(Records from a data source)
......

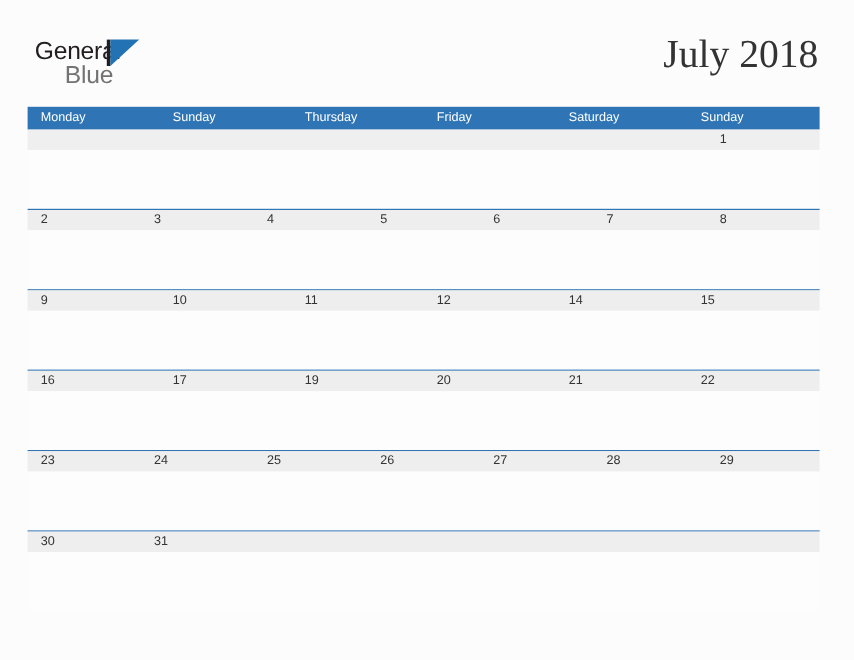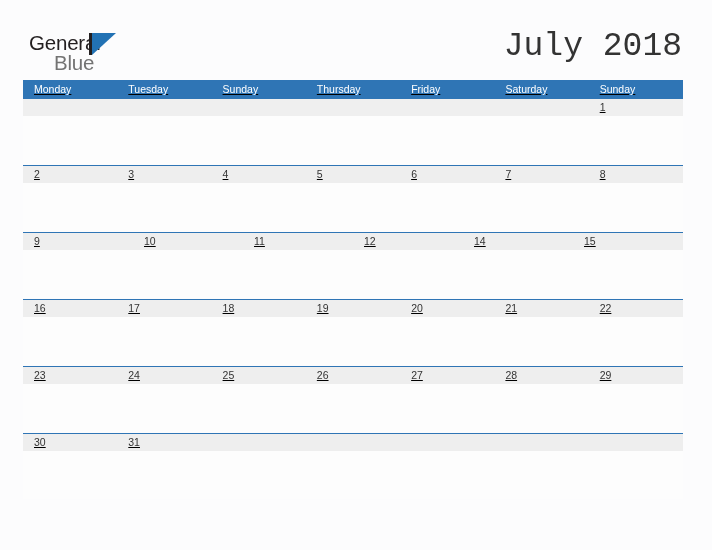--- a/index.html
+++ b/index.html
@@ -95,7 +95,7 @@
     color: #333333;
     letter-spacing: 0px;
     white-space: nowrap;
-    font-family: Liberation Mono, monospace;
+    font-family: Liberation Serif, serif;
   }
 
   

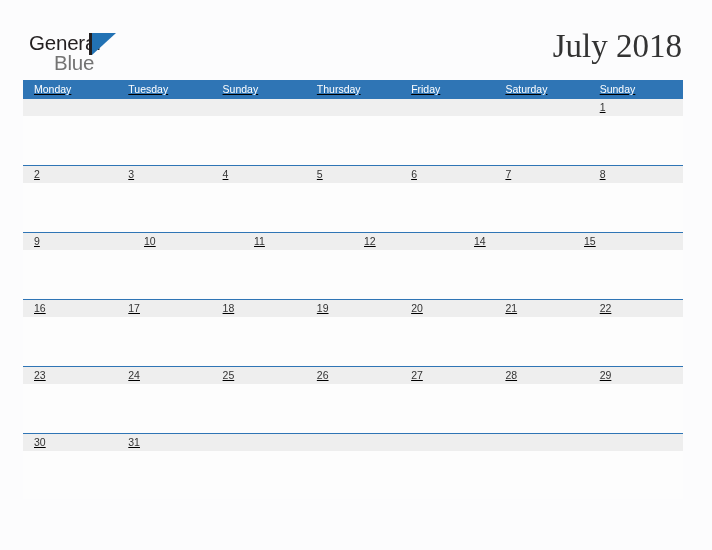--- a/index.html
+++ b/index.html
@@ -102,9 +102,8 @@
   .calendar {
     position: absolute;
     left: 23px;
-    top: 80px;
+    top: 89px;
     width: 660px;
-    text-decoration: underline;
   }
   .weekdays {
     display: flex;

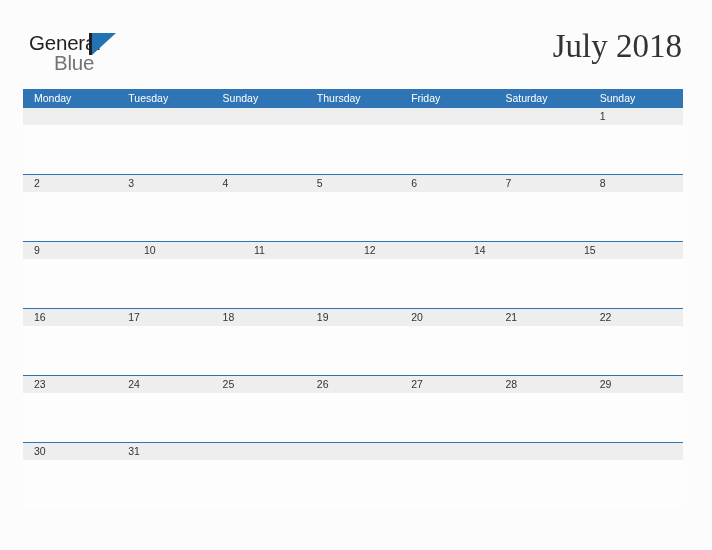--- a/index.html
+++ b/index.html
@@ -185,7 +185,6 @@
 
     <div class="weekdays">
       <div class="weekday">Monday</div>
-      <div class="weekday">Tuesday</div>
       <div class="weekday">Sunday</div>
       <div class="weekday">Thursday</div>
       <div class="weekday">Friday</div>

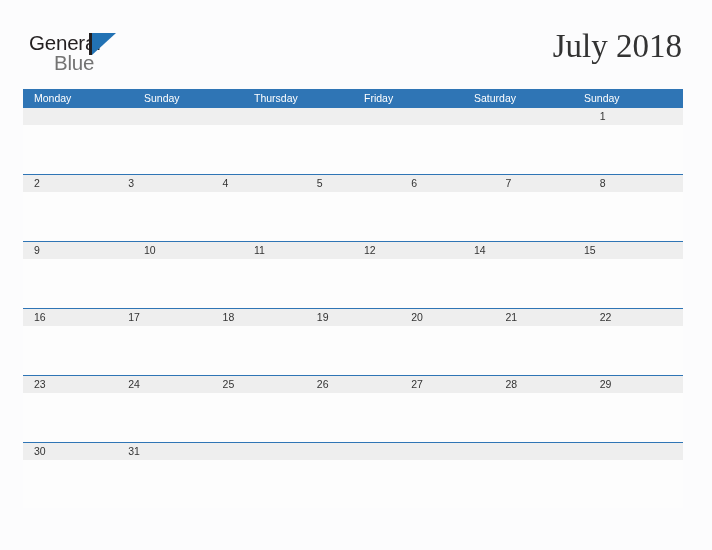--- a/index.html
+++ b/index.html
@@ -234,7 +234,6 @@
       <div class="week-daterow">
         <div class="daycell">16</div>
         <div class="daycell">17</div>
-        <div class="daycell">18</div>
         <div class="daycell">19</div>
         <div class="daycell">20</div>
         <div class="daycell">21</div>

......

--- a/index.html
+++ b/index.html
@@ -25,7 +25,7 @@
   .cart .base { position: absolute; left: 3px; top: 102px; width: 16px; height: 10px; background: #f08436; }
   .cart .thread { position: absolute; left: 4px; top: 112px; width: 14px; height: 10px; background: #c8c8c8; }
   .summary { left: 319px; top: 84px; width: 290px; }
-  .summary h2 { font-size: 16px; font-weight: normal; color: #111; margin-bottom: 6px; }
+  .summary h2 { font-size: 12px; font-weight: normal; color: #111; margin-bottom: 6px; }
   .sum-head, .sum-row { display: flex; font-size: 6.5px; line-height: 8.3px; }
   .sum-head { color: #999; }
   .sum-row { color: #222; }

......

Directions for this task
Across the records above, count the lines holding "daycell" and reply with that number alone.

Response for this exercise
6